Approach: To manipulate lignin, we will utilize 4 bmr loci and transgenic overexpression of 4 genes involved in monoliginol biosynthesis. The bmr loci all result in reduced lignin content, but have distinct effects on lignin composition and phenylpropanoid metabolism. We will overexpress genes encoding enzymes in monoliginol biosynthesis at critical branch points and a putative transcriptional regulator of lignin biosynthesis. Resistance to fungal pathogens will be assessed in the field and through greenhouse inoculation with fungal isolates containing GFP to examine fungal growth and extent of fungal penetration. Insect feeding studies will be performed using isolated leaves from staged plants at a fixed position. Phenolic metabolites will be analyzed by GC-MS in lines exhibiting fungal or insect resistance. Global gene expression will be analyzed using a newly developed Agilent sorghum genome microarray.
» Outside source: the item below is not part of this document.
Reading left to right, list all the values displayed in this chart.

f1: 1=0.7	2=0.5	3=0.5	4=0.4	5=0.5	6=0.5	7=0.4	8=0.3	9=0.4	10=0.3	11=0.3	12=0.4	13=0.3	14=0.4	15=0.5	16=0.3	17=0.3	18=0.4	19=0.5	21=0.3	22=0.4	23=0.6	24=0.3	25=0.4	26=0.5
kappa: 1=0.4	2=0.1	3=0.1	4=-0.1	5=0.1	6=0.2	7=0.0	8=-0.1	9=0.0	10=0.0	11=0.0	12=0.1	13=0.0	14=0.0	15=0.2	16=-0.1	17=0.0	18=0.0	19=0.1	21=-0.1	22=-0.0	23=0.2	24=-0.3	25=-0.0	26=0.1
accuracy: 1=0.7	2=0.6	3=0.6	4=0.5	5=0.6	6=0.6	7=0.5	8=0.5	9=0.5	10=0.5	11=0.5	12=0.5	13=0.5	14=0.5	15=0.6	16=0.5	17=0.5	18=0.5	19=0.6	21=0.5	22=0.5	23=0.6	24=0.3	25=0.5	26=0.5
Seven expression cassettes containing genes involved in lignin biosynthesis were designed and constructed. The plant transformation experiments are nearly complete. These transgenic plants produced from these experiments will be used to address a critical question on whether modifying lignin synthesis pathways will affect susceptibility of sorghum plants to insect pests and fungal pathogens that cause significant crop losses. In research with non-transgenic plants, brown midrib mutants that are impaired in lignin synthesis were compared to normal plants in insect feeding assays using three sorghum pests: greenbugs, fall army worm and corn ear worms. The greenbug feeding experiment showed that six bmr mutants were more sensitive to greenbugs than normal sorghum (wild-type), bmr2, bmr6 or bmr12. Fall army worms and corn ear worms fed bmr6 and bmr12 stalks performed significantly poorer than the larvae fed wild-type stalks. Susceptibility of the bmr mutants and wild-type to two fungal pathogens, which are the causal agents of sorghum diseases anthracnose and stalk rot were assayed. None of the bmr mutants showed increased susceptibility to anthracnose as compared to wild-type. Likewise, no bmr mutants showed increased susceptibility to the stalk rot pathogen compare to wild-type, and bmr6 and bmr12 showed slight resistance to the pathogen based on reduced disease lesion size relative to the wild-type lesion size. Overall, the bmr lines did not show increased susceptibility to the fungal pathogens or insect pests relative to wild-type, which indicates bmr mutants may be used to reduce lignin concentration without increasing the susceptibility of sorghum to its insect pests or fungal pathogens. The knowledge gained from this research will be valuable in the development and deployment of sorghum and other grasses for bioenergy because lignin is a major research target for bioenergy crop improvement.
ARS PI monitoring activities to evaluate research progress includes: email, on-site visits, monthly meetings, discussion at professional conferences and telephone calls.